Once cleared, I dug out old, tired topsoil from the stone and cement basin of the garden bed and replaced it with garden soil. I mixed in peat and compost. I added organic fertilizers. I watched as three days of 12 inches of rain overwhelmed my work and washed it over the sides of the basin and in a small stream down the walkway to the woods. I started over.

Your favorite uncle and I went to the farming co-op and bought herbs. We went to the farmers market and bought herbs. We went to the local farm and bought herbs. We found the lavender and mint I couldn’t find anywhere else at the old neighborhood garden store that his family shopped at for the past 50 years. I planted. I pruned. I replanted.

For Christmas, your favorite uncle gave me beautiful garden signs that read “herb garden,” “thyme,” “parsley,” “chives.” I couldn’t wait for the snow to melt to put them beside the plants in my garden.

This spring I took a group of friends to see the herb garden and to discuss the new herb garden bed. I told them, with a mixture of affection and pride, that this was the herb garden of my dreams.

And all I could do that after was stare at my lovely herbs as they glistened from a poison.

“I’m really sorry, ma’am,” the young man tells me.

The boss tells your uncle that they will pay to replace any of the herbs is they’re damaged. He explains that they’ll pull out the sumac tree. They continue talking and I shake my head.

“It’s supposed to be safe for gardens,” the young man says once more.

I just look at him and quietly say, “How can it be safe for gardens if it kills trees? Why would you think spraying it there would be a good idea?’

He shakes his head. He doesn’t know. All he knows is what he was told. If he had read up on what he sprayed, if he and his boss knew what types of plants were listed and how they were related to the one growing in the garden, if they had followed the directions to prevent the spray from landing on plants that were wanted, he would never have done this.

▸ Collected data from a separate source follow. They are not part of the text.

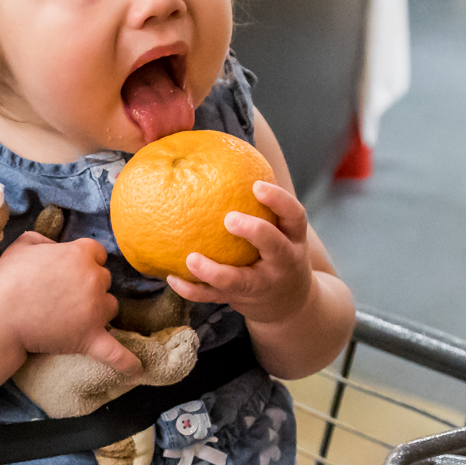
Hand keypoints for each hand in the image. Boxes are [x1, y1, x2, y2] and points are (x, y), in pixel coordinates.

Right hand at [0, 231, 139, 377]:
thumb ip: (46, 240)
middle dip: (89, 287)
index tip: (70, 273)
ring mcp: (95, 309)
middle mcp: (93, 279)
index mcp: (80, 254)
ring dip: (99, 311)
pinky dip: (127, 362)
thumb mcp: (23, 245)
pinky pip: (116, 352)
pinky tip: (138, 370)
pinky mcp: (90, 337)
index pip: (97, 254)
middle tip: (64, 297)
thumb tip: (55, 245)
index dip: (84, 263)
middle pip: (104, 280)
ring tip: (73, 319)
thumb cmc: (7, 280)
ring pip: (111, 307)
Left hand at [167, 181, 314, 324]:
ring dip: (214, 272)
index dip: (278, 200)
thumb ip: (261, 206)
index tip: (256, 185)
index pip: (295, 215)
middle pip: (274, 246)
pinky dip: (192, 289)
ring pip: (240, 281)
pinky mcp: (242, 300)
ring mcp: (263, 284)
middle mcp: (283, 262)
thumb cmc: (278, 254)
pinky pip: (215, 297)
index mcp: (293, 239)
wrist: (290, 304)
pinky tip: (171, 277)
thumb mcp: (282, 232)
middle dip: (255, 232)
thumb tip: (223, 159)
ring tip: (191, 258)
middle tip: (229, 218)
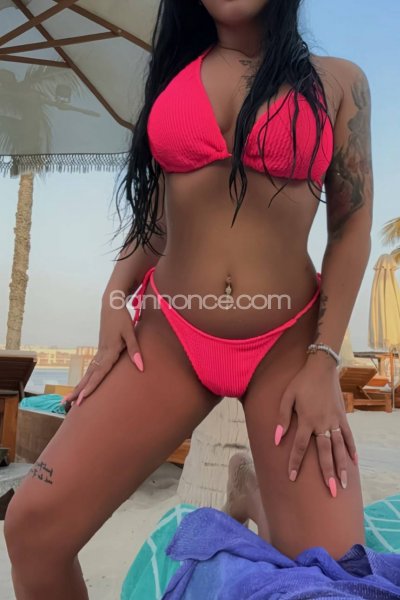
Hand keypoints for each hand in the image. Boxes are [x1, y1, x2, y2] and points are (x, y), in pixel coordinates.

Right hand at [61, 300, 143, 407]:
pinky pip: (92, 367)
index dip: (91, 386)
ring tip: (69, 399)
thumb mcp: (130, 333)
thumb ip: (135, 350)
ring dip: (80, 385)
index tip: (83, 398)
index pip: (99, 372)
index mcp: (109, 351)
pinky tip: (84, 384)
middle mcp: (101, 353)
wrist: (111, 305)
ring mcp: (99, 351)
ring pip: (88, 372)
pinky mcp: (100, 350)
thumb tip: (141, 367)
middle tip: (66, 403)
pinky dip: (86, 377)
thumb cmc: (122, 319)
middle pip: (88, 375)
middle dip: (78, 390)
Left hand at [274, 356, 357, 496]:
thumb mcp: (287, 397)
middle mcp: (322, 423)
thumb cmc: (301, 382)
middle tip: (331, 492)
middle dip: (327, 473)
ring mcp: (334, 421)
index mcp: (306, 420)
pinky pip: (348, 436)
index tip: (292, 477)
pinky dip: (351, 449)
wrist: (321, 368)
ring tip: (343, 483)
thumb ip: (282, 418)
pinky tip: (354, 462)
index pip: (299, 446)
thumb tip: (276, 439)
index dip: (295, 462)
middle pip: (324, 453)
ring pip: (339, 448)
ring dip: (342, 466)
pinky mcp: (342, 417)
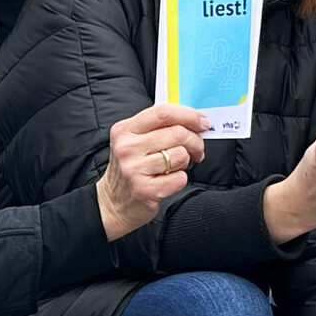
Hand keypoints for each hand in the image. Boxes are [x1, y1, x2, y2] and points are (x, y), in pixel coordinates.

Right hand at [95, 102, 209, 240]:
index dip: (189, 115)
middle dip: (195, 140)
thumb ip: (159, 126)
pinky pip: (180, 178)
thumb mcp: (135, 140)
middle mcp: (127, 148)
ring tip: (174, 166)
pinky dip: (180, 179)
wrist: (113, 202)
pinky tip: (168, 180)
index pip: (163, 112)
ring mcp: (134, 170)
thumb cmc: (132, 167)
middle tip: (197, 148)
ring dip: (185, 160)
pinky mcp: (144, 190)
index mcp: (125, 130)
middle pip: (177, 133)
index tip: (202, 122)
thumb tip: (196, 119)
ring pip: (181, 155)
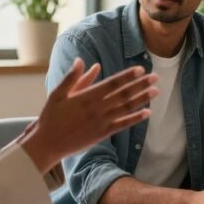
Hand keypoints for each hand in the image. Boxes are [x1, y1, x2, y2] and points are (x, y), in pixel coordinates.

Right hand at [22, 58, 157, 171]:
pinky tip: (147, 113)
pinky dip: (135, 118)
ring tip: (156, 91)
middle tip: (156, 77)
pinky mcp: (102, 134)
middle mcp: (97, 108)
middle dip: (141, 84)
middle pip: (124, 94)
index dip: (127, 76)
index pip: (112, 83)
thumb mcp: (57, 93)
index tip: (140, 69)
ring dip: (143, 99)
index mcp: (87, 96)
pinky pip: (123, 124)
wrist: (47, 143)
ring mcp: (101, 121)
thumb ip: (72, 77)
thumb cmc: (51, 117)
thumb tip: (81, 60)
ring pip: (126, 108)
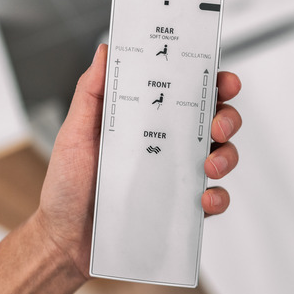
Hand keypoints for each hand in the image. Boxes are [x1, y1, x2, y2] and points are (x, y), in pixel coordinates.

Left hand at [34, 44, 241, 278]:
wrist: (65, 241)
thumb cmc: (68, 186)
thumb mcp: (75, 133)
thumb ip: (91, 92)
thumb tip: (106, 51)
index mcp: (148, 121)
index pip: (187, 93)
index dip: (213, 82)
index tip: (222, 80)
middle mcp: (168, 145)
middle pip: (216, 120)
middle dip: (228, 117)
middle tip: (217, 125)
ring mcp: (179, 176)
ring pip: (225, 156)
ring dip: (228, 156)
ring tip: (210, 165)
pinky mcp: (184, 209)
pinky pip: (215, 199)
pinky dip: (218, 197)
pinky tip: (204, 199)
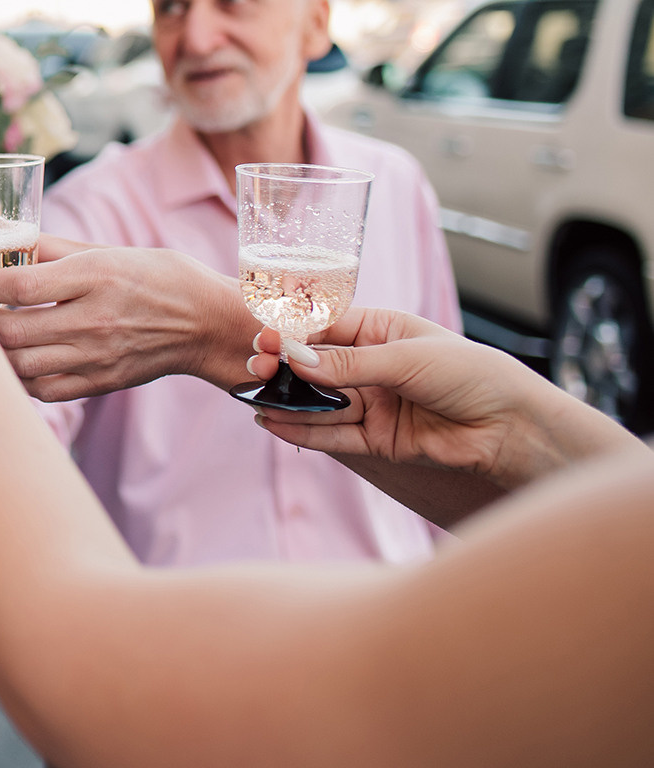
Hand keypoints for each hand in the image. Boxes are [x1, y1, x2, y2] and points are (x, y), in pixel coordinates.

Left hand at [0, 236, 252, 400]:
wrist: (209, 323)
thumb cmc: (157, 276)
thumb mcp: (107, 250)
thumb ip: (51, 246)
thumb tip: (0, 233)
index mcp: (94, 277)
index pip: (19, 284)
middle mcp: (93, 319)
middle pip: (13, 329)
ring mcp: (97, 356)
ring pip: (21, 364)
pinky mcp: (100, 382)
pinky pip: (43, 389)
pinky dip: (14, 379)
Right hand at [248, 309, 644, 489]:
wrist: (511, 427)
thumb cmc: (470, 375)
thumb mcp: (405, 359)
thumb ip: (349, 365)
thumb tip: (296, 360)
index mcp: (380, 331)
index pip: (324, 328)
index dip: (292, 334)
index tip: (264, 339)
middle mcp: (371, 366)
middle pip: (315, 367)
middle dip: (284, 369)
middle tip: (255, 370)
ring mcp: (372, 403)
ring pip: (319, 401)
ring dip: (287, 401)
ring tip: (255, 399)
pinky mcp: (376, 439)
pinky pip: (331, 434)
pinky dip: (302, 431)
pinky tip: (274, 424)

Honestly, if they read up on what they were spraying in the first place they would be wearing masks and gloves to handle it. They would stop using it altogether.

Burned up lemon balm.
I let the men go to discuss the wasp problem. Unable to do anything but hope for the best, I went back to work in the parlor. But over the course of the next several days, the damage unfolded. Steadily, the poison did its work. Leaves wilted, then browned and crumbled. Rusty spots appeared and ate away the healthy oregano plants. The thyme lost all its tiny leaves. The lemon balm took on the appearance of charred sticks. The sage first looked like it was spared and then one afternoon wilted and didn’t stand back up. The lavender curled upon itself. The strawberries under the sumac died. And each day, it became worse.
The chives, center, are the only plant still alive.
The oregano, left, and rosemary, bottom center, are dead.
The sage, far right, wilted the day this was taken
and has not recovered.

One week later, the herb garden is dead.
Oregano, killed by glyphosate.

Is it all gone? Today it looks like the mint was spared and the chives will survive. Some of the lavender, close to the mint, might make it. But yes, the main section, and all the plants there, is gone.

Dear readers, I’ll tell you later how I will replant, what work I will do. But today, after a difficult week, all I can do is leave my grief here.